Microsoft's decision to kill plans to ship its next-generation file system as a standalone application probably reflects changes in the software giant.

From a technical standpoint, Microsoft Corp.'s decision to kill plans to ship its next-generation file system as a standalone application probably won't have much impact on customers, but the move reflects changes in the software giant that are both welcome and troubling.

The company announced late Friday in a blog on its developer network that pieces of WinFS, which is available as a beta 1 release, would become part of the next version of the SQL Server database, code named Katmai; and the evolving ADO.Net, which is basically Microsoft's programming interface for data access.

WinFS was originally set to be a technology pillar within Longhorn, the codename for what became Windows Vista. In 2004, Microsoft surprised customers with the decision to ship WinFS separate from Longhorn.

The latest announcement is not expected to affect customers on a technical level, because the data store technology will eventually find its way in products. In addition, the search capabilities and file system in Vista, as seen through its current beta release, is expected to be good enough.

"WinFS has long been a solution in search of a problem," David Smith, analyst for Gartner Inc., said Monday. "Vista beta has reasonably robust search.

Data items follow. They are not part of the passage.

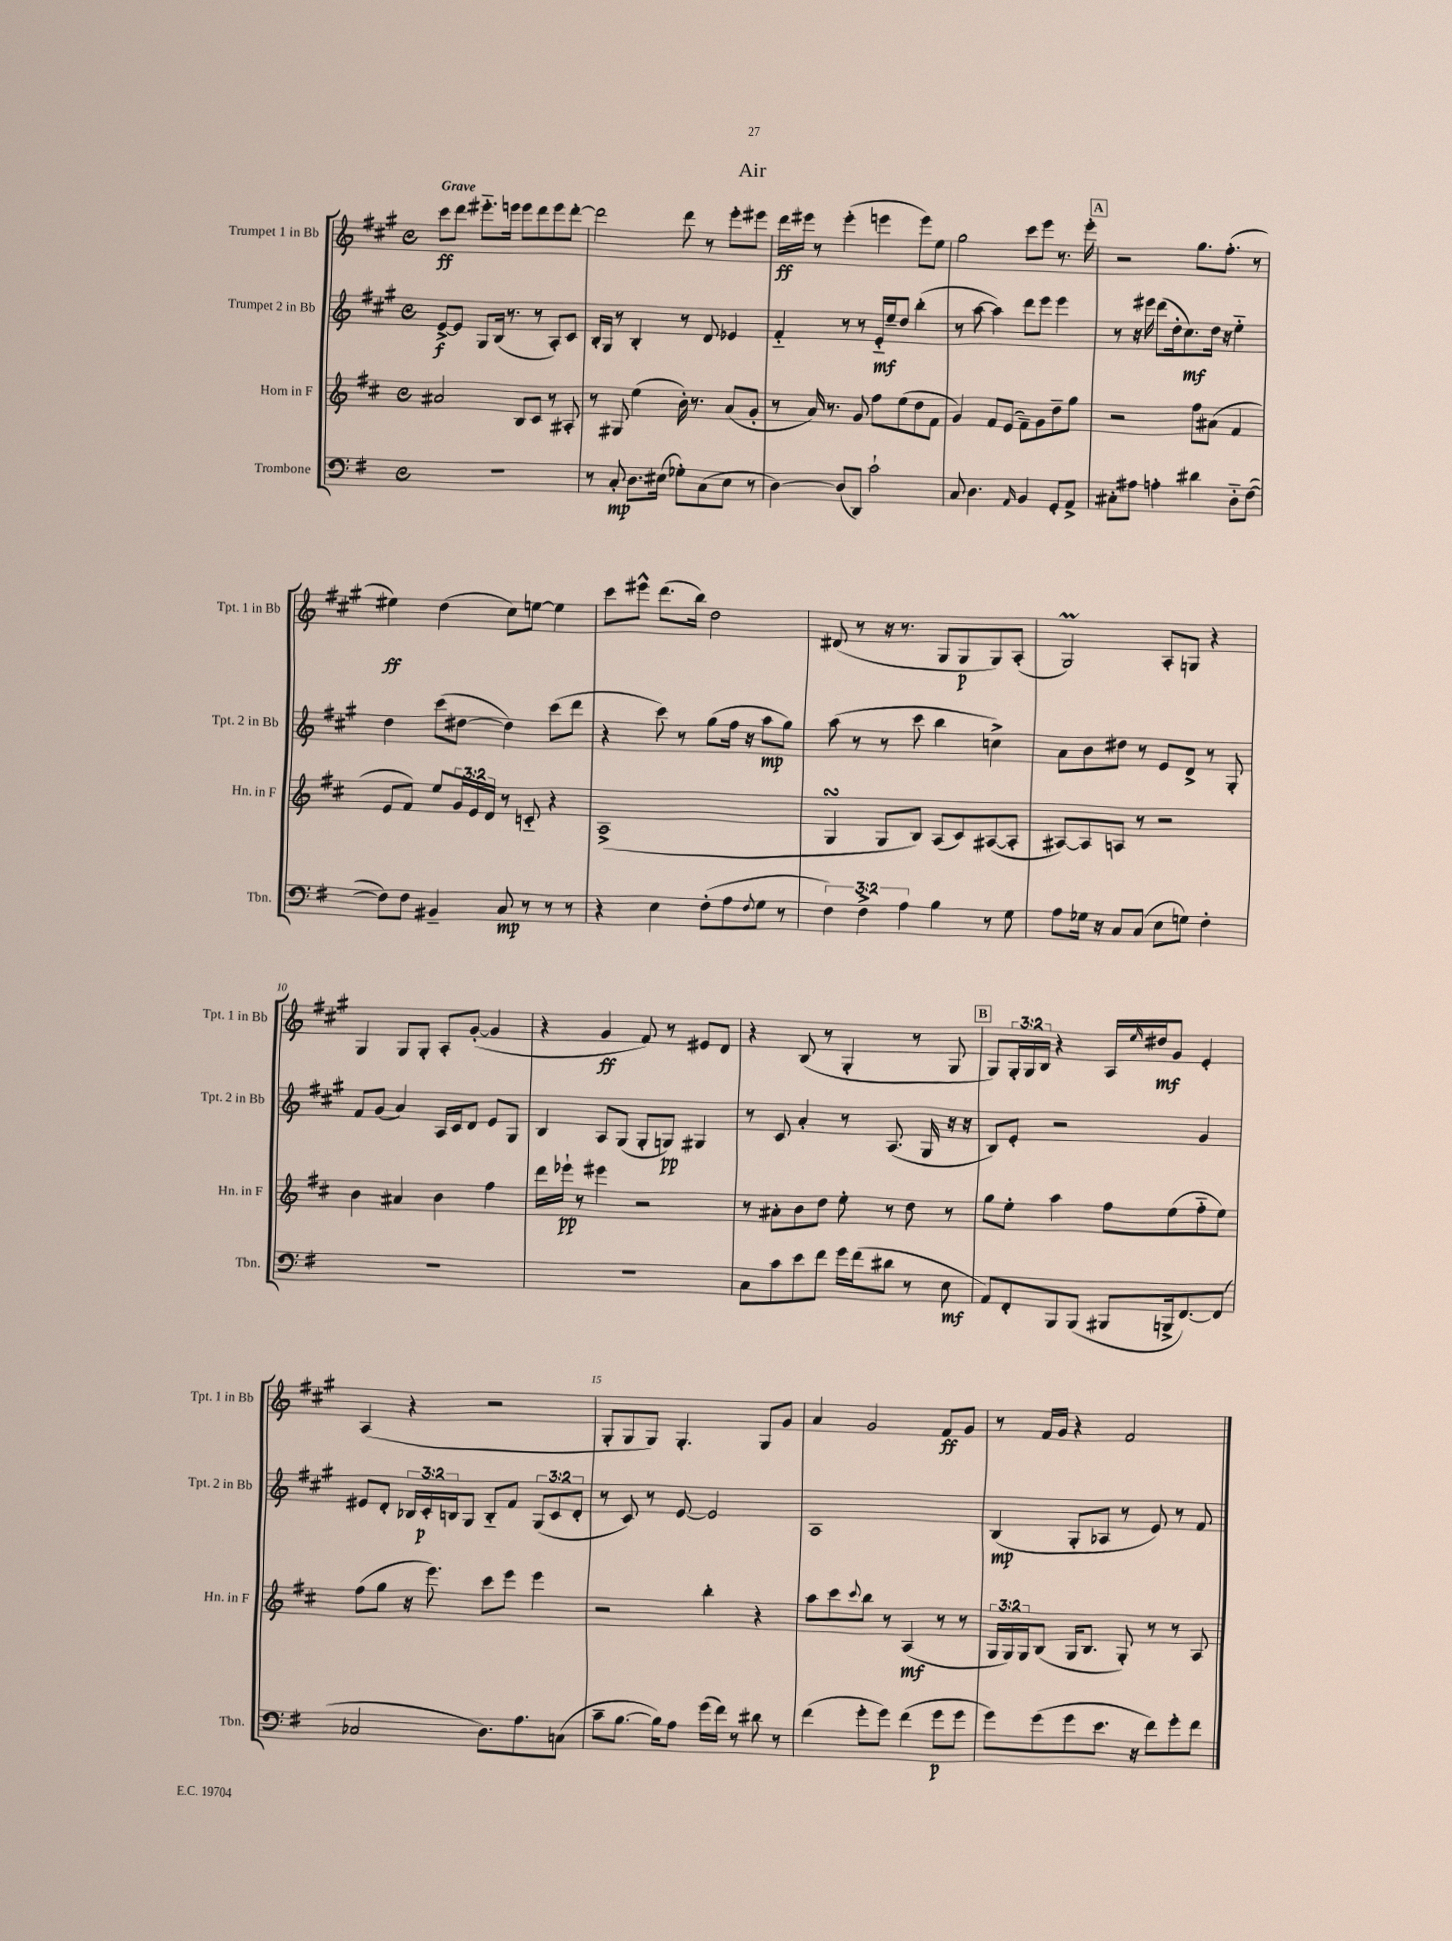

**kern	**kern	**kern	**kern
*staff4	*staff3	*staff2	*staff1
*clefF4	*clefG2	*clefG2	*clefG2
*k[f#]	*k[f#c#]	*k[f#c#g#]	*k[f#c#g#]
*M4/4	*M4/4	*M4/4	*M4/4
*met(c)	*met(c)	*met(c)	*met(c)
1r	2a#	[8e^	8ccc#
.	.	8e]	8ddd
.	.	8G#	8.eee#'~
.	.	(16B	.
.	.	8.r	16eee
.	8B	.	8eee
.	8c#	8r	8ddd
.	8r	8A')	8eee
.	8A#'	8c#	[8ddd'
=	=	=	=
8r	8r	16B'	2ddd]
.	.	16G#	.
8C'	8G#	8r	.
8.D	(4ee	4B'	.
(16E#	.	.	.
8G-')	16b')	8r	8ddd
.	8.r	.	.
(8C	.	8d	8r
8E#	(8a	4e-	8eee'
8r	8g'	.	8eee#
=	=	=	=
[4D)	8r	4f#'~	16ddd
.	.	.	16eee#
.	16a)	.	8r
.	8.r	.	.
(8D]	.	8r	(4eee#'
8DD)	8g	8r	.
2c`	8ff#	16e'~	4eee
.	.	16ee~	.
.	(8ee	8dd	.
.	8dd	(4bb'	8eee)
.	8f#	.	8ee
=	=	=	=
8C	4g)	8r	2gg#
4.D	.	[8aa	.
.	8f#	4aa])	.
.	(8e	.	.
16qqAA	.	.	.
4BB	8f#~)	8ddd	8ccc#
.	8g	8eee	8eee
8GG'	8dd~	4eee	8.r
8AA^	8gg	.	.
.	.	.	16eee'
=	=	=	=
8C#'	2r	8r	2r
8A#	.	16r	.
.	.	16eee#	.
4A'	.	(8ddd	.
.	.	16dd'	.
.	.	8.cc#)	.
4d#	8ff#	.	8.gg#
.	(8a#	16dd	.
.	.	16r	(8.ff#'
8D'~	4f#	4ee'~	.
([8F#	.	.	8r
=	=	=	=
8F#])	8e	4dd	4ee#)
8F#	8f#)	.	.
4BB#~	8ee	(8ccc#	(4dd
.	24g	[8dd#	.
.	24e	.	.
.	24d	.	.
8C	8r	4dd#])	8cc#)
8r	8c'~	.	[8ee
8r	4r	(8ccc#	4ee]
8r	.	8ddd	.
=	=	=	=
4r	(1A^	4r	8ccc#
.	.	.	8eee#^^
4E	.	8ccc#)	(8.ddd
.	.	8r	.
.	.	.	16bb)
(8F#'	.	(8gg#	2dd
8A	.	16ff#	.
.	.	16r	.
8qqF#	.	.	.
8G	.	8aa	.
8r	.	8gg#)	.
=	=	=	=
6F#)	4G	(8aa	(8d#
.	.	8r	8r
6F#^	.	.	.
.	8G	8r	16r
.	.	.	8.r
6A	.	.	.
.	8B)	8ccc#	.
4B	(8A	4bb	8G#
.	8c#)	.	8G#
8r	([8A#	4cc^)	8G#)
8G	8A#']	.	(8A'
=	=	=	=
8A	[8A#)	8a	2G#)
16G-	8A#]	8b	.
16r	.	.	.
8C	8A	8dd#	.
(8C	8r	8r	.
8E	2r	8e	8A'
8G)	.	8d^	8G
4F#'	.	8r	4r
.	.	8G#'	.
=	=	=	=
1r	4b	8f#	4G#
.	.	(8g#	.
.	4a#	4a)	8G#
.	.	.	8G#'
.	4b	16A	8A'
.	.	16c#	.
.	.	8d	([8g#'
.	4ff#	8e	4g#]
.	.	8G#	.
=	=	=	=
1r	16ddd	4B	4r
.	16eee-`	.	.
.	8r	.	.
.	4eee#	8A	4g#
.	.	(8G#	.
.	2r	8G#'	8f#)
.	.	8G)	8r
.	.	4G#	8e#
.	.	.	8d
=	=	=	=
8C	8r	8r	4r
8c	8a#'	8c#	.
8e	8b	4a'	(8B
8f#	8dd	.	8r
16g	8ee'	8r	4G#'
(16f#	.	.	.
8d#	8r	(8.A	.
8r	8dd	.	8r
.	.	16G#	.
8E	8r	16r	8G#
.	.	16r	.
=	=	=	=
8AA)	8gg	8B)	8G#)
8FF#'	8ee'	8e'	24G#'
.	.	.	24G#
.	.	.	24B
8BBB	4aa	2r	4r
(8BBB	.	.	.
8BBB#	8ff#	.	16A
.	.	.	16qqee
.	.	.	16dd#
16BBB^	(8ee	.	8g#
[8.FF#)	.	.	.
.	8ff#'~	4g#	4e'
(8FF#]	8ee)	.	.
=	=	=	=
2C-	(8ff#	8e#	(4A
.	8gg	8d'	.
.	16r	24B-	4r
.	.	24c#'	.
.	8.eee)	.	.
.	.	24B	.
.	.	8G#	.
8.D)	8ccc#	8B'~	2r
.	8eee	8f#	.
8.A	.	.	.
.	4eee	(12G#	.
.	.	12c#	.
(8C	.	.	.
.	.	12d'	.
=	=	=	=
8c~	2r	8r	8G#'
[8.B	.	8c#)	8G#
.	.	8r	8G#)
16B])	.	.	.
8A	.	[8e	4.G#'
(16g	4bb'	2e]	.
16f#)	.	.	.
8r	.	.	.
8d#	4r	.	8G#
8r	.	.	8g#
=	=	=	=
(4f#	8aa	1A	4a
.	8ccc#	.	.
.	8qqccc#	.	.
8g'	8bb	.	2g#
8g)	8r	.	.
(4f#	(4A	.	.
8g	8r	.	8f#
8g	8r	.	8g#
=	=	=	=
8g)	24G	(4B	8r
.	24G)	.	.
.	24G	.	.
(8g	(8B	.	16f#
.	.	.	16g#
8g	16G	8G#'	4r
.	8.B	.	.
8.e	.	8A-	.
.	8G')	8r	2f#
16r	.	.	.
8f#)	8r	8e)	.
8g'	8r	8r	.
8f#	8A	8f#	.
==	==	==	==
*-	*-	*-	*-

It's good enough, which is what people were looking for."

The loss of WinFS as a single deliverable was also not a big surprise. After it was removed from Longhorn, Gartner predicted that there was a 30 percent chance that the technology wouldn't ship at all.

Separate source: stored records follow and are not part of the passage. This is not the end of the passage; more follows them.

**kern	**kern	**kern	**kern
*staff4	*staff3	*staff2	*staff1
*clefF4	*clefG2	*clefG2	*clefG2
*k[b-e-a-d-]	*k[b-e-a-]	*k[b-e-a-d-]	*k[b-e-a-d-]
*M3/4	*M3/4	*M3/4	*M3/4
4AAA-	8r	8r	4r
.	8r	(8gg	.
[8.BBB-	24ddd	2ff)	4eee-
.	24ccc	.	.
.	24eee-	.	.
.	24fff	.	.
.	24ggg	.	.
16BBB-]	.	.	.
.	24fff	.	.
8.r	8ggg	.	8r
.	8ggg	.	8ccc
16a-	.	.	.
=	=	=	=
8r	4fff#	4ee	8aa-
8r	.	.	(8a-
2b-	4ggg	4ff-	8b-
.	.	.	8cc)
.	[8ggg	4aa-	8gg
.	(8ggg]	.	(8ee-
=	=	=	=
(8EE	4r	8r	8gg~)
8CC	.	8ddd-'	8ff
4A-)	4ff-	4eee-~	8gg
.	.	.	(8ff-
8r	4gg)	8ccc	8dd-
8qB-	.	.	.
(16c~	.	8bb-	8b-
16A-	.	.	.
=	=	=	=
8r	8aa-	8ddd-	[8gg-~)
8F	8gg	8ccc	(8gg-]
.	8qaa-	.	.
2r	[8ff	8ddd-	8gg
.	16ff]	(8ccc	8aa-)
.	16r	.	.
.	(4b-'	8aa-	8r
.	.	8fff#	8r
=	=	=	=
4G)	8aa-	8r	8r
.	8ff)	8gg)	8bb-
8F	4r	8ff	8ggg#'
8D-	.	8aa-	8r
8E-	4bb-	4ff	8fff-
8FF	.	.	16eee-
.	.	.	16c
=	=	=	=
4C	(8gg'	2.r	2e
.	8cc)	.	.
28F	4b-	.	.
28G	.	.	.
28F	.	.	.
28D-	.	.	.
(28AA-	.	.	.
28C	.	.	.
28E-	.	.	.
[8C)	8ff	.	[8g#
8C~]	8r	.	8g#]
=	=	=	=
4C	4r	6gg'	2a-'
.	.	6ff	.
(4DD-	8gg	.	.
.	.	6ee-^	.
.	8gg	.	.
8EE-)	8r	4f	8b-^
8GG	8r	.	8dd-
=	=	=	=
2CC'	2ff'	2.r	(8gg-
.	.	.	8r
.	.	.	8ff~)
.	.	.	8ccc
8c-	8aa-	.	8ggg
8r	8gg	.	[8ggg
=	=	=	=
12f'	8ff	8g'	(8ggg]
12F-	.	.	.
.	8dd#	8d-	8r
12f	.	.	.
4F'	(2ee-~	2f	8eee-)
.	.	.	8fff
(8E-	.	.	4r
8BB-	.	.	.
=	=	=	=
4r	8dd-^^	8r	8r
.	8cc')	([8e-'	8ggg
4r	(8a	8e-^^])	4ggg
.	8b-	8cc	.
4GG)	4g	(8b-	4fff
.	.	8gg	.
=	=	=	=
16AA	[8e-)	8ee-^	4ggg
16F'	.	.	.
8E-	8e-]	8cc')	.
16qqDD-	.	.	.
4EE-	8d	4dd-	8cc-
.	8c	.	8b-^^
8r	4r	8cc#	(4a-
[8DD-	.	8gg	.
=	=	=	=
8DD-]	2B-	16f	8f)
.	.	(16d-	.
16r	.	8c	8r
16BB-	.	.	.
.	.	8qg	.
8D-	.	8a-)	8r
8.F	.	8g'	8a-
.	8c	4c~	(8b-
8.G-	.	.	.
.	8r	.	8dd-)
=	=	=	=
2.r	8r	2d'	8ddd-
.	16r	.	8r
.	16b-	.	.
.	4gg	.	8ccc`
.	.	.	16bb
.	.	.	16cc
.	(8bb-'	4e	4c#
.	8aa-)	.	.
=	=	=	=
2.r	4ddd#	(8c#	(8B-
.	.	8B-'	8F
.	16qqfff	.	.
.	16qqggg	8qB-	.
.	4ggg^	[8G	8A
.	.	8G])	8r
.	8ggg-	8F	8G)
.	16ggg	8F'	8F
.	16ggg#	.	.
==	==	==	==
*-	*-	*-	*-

For at least one expert, what was more troubling about the WinFS decision was how the announcement was made. Microsoft publicized the move in a blog posted late Friday when it would likely be missed by many business technology reporters and analysts.

"We're seeing a new aggressive push on the part of Microsoft in the use of blogs as a PR mechanism," Joe Wilcox, analyst for JupiterResearch, said. "It's a very effective mechanism for taking tight PR control over potentially hazardous announcements."

The tactic helps mitigate negative coverage by making it less likely it'll appear the next day on the front page of daily newspapers' business sections.

"The news will come out in spurts, and the big dailies may overlook it all together," Wilcox said. "By Monday, it becomes old news."

This is not the first time Microsoft has made a big announcement through a late Friday blog. Two weeks ago, Microsoft took a similar approach in announcing that WinFX would become version 3.0 of .Net Framework, the development platform shipping with Vista. WinFX is the programming interface for Vista.